Monday, March 10, 2014

classic hummus

I love dips-- salsa, guacamole, spinach and artichoke, queso, hummus, you name it. I love the combo of dips and the dippers too-- chips, pitas, veggies, fruit. Many of these can be store bought for convenience; however, I enjoy preparing my own too. Food Network is without a doubt my favorite channel and one of their new shows is also becoming a favorite as well! On Saturday mornings, The Kitchen airs and I love watching it. Four food experts share their tips, ideas, and recipes in a talk-show format. It is so entertaining and informative! A couple weekends ago, Katie Lee shared her take on a classic hummus and I couldn't wait to try it! I followed her recipe exactly, except I used curry powder for a garnish instead of paprika. It is so easy and so delicious!

Classic Hummus
recipe courtesy of Katie Lee

2 cans chickpeas, drained
1/4 cup freshly squeezed lemon juice
1/4 cup tahini
1 teaspoon ground cumin
2 cloves garlic
1/2 cup extra virgin olive oil
1 teaspoon salt
paprika or curry powder for garnish
veggies or pitas for dipping

Blend the first five ingredients in a food processor. While the dip is blending, drizzle in the olive oil until smooth. Garnish with more olive oil and paprika or curry. Serve with your choice of dippers! 

Notes: This recipe makes a ton of hummus! I stored some in a larger container for home and also filled several small, individual containers to take to work with my lunch. Also, tahini is somewhat pricy, but the flavor really makes the hummus. Keep in mind, hummus is more than a dip--you can use it as a spread on a sandwich or wrap. This basic recipe will definitely be used again and again in our home! I can't wait to try adding more flavors and ingredients like roasted red peppers, spinach and artichokes, and some more spices! 


Friday, March 07, 2014

7 on the 7th: nutrition edition

Happy Friday everyone! This month is especially filled with happiness as many of our family members were born in March. Also, I think it is a given that we are all anticipating SPRING! Winter, you have been beautiful, eventful, and cold. Now bring on the fresh flowers, the farmer's markets, and the pretty pastels! March is especially dear to me because it is National Nutrition Month! For this installation of 7 on the 7th I'm sharing my favorite nutrition tips!

**Information provided**

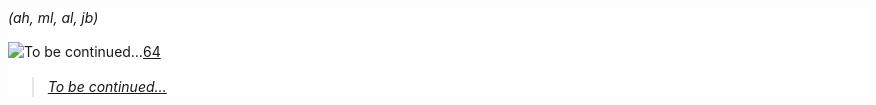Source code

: _(ah, ml, al, jb)_

![To be continued…](https://media-mediatemple.netdna-ssl.com/wp-content/uploads/2015/10/to-be-continued-500px-opt.png)[64](http://www.smashingmagazine.com/2015/11/why-performance-matters-part-2-perception-management/)

> _[To be continued…](https://media-mediatemple.netdna-ssl.com/wp-content/uploads/2015/10/to-be-continued-opt.png)_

**What to do**
(A) For each statement below, say yes or no as to whether the classic hummus post supports it, and quote the exact words from the post that settle it.
(i) The Kitchen airs on Saturday mornings.
(ii) The author garnished the hummus with paprika.
(iii) The olive oil is blended in with the first five ingredients at the start.
(B) List every dip named in the opening sentence of the classic hummus post.
The data plays no part in what is asked here.

**Replies**
(A)
(i) Yes: "On Saturday mornings, The Kitchen airs"
(ii) No: "I used curry powder for a garnish instead of paprika"
(iii) No: "While the dip is blending, drizzle in the olive oil until smooth"

(B) salsa, guacamole, spinach and artichoke, queso, hummus